Она играла только для него (Лорер) - страница 4

– Верно. И тогда я услышал, будто кто-то играл на пианино. Знаете, очень красивую и знакомую мелодию. Словно я слышал её в детстве. И… – заметив, что господин Маннбаум уже смотрел на него, а не в книгу, Кво осёкся. – И, признаться, не только в детстве. Она здесь часто играет. С комнаты, в которую… Что я хотел сказать, что встречать и провожать всех гостей Вашего дома – моя прямая обязанность, но мелодия слышна, даже если никто не приходил. Стало быть, это не гости. Но и человек, если он там есть, в той комнате, никогда не выходит за едой, а слуги сами не могут принести её в ту комнату, потому что она – та комната…. – Он поймал взгляд Маннбаума на своих крепко сплетённых руках и тут же расслабил их, понимая, что переживает больше запланированного. – Простите, господин, мое любопытство. По итогу, у меня всего один вопрос: если внутри находится живой человек, то в случае, например, пожара, я должен знать, нужно ли мне уведомить эту особу.
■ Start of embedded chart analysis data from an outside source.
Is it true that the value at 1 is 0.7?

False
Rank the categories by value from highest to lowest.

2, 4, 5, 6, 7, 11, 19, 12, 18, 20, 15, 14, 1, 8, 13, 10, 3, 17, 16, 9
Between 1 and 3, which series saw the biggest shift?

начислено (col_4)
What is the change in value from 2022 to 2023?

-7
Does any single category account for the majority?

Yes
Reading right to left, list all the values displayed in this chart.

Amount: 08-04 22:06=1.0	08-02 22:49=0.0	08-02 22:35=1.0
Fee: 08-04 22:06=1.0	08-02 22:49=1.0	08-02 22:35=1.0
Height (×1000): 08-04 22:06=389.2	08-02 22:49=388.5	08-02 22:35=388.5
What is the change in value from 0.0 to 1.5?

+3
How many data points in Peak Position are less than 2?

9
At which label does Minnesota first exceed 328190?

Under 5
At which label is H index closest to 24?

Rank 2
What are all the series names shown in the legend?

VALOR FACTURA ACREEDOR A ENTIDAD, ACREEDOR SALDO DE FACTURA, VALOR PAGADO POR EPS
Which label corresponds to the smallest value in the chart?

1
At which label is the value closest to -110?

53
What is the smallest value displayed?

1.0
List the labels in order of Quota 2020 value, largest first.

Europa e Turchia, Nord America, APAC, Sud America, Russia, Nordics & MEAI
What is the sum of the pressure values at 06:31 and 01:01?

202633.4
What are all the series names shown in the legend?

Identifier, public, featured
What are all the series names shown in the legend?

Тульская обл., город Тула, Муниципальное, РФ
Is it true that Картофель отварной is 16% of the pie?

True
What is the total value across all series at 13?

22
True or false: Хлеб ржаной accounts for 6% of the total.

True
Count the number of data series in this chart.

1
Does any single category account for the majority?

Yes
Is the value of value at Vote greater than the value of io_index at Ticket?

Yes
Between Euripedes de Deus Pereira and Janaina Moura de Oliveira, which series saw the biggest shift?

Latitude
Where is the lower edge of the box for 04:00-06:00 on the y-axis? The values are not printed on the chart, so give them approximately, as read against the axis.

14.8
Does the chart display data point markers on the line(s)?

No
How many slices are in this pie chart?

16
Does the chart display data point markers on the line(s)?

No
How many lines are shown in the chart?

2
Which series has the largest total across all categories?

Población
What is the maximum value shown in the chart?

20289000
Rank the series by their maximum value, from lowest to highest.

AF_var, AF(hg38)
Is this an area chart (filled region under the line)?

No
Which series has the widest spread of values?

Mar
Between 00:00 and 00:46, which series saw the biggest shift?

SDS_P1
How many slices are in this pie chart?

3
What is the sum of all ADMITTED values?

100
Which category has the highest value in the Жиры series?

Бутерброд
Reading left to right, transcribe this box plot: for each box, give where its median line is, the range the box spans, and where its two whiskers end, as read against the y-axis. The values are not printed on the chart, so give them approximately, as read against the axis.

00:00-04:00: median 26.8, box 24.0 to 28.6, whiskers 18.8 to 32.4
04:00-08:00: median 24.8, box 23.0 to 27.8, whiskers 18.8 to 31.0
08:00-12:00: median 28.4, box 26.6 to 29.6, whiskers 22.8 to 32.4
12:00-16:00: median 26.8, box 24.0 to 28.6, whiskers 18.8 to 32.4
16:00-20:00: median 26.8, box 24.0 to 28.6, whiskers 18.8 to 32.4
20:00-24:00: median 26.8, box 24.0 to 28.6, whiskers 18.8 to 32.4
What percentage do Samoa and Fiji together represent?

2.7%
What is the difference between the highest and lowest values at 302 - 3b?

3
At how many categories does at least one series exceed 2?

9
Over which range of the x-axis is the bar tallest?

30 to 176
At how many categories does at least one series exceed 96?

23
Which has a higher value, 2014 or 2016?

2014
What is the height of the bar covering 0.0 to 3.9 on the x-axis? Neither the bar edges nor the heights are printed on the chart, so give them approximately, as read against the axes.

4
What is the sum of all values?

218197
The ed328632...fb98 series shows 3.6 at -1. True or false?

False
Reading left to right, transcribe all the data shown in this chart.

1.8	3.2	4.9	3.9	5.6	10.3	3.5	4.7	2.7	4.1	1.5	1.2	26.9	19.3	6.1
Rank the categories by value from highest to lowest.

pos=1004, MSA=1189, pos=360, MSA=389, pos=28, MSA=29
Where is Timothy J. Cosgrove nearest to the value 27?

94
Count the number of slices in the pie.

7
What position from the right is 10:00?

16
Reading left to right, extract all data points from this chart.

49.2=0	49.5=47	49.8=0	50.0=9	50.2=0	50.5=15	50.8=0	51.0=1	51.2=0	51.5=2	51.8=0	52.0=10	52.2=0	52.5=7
Или же если вся эта музыка порождена машиной, то стоит ли мне среди прочих ценностей, позаботиться и о её сохранности?

Как же неприятно осознание того, насколько сильно образ в голове отличается от сложившегося в действительности. Вечерами репетированный вопрос из совершенно чёткого и не выражающего личной заинтересованности междустрочия превратился в комедию неуверенности и несуразности. Конечно же, Брин сразу понял, что юный дворецкий всё знает: никакая это не машина.

– Вам нравится игра, господин Таллин?

– Игра?

– Сама мелодия и то, как она исполняется. Игра.

– Безусловно.

Положение Маннбаумов без каких-либо натяжек давало им право отвечать вопросом на вопрос. Даже если бы Брин и вовсе проигнорировал всё произошедшее как совершенно неуместное, превратив вопросительное предложение в пропущенный мимо ушей монолог, никто бы не удивился. Часть Кво мечтала именно о таком исходе. Но другая его часть была гораздо упорнее.

– Я, признаться, не большой ценитель музыки. По мне, гораздо большими возможностями обладают красноречие и литература, но после столкновения с такой мелодичностью я увидел всю будто бы ограниченную природу слов в целом. Потому я столь озабочен безопасностью открывшего мне глаза. Даже если это машина.

В этом коротком ответе лежало не просто открытие музыкальности с новой стороны. Это было перерождение. Та девушка, показав гармоничное устройство всего сущего, стала его олицетворением. Она и была символом мира. Даже вовсе не этого, а его неизведанной грани, той самой грани, в которой состояние всего существующего приходим к идеалу стремления.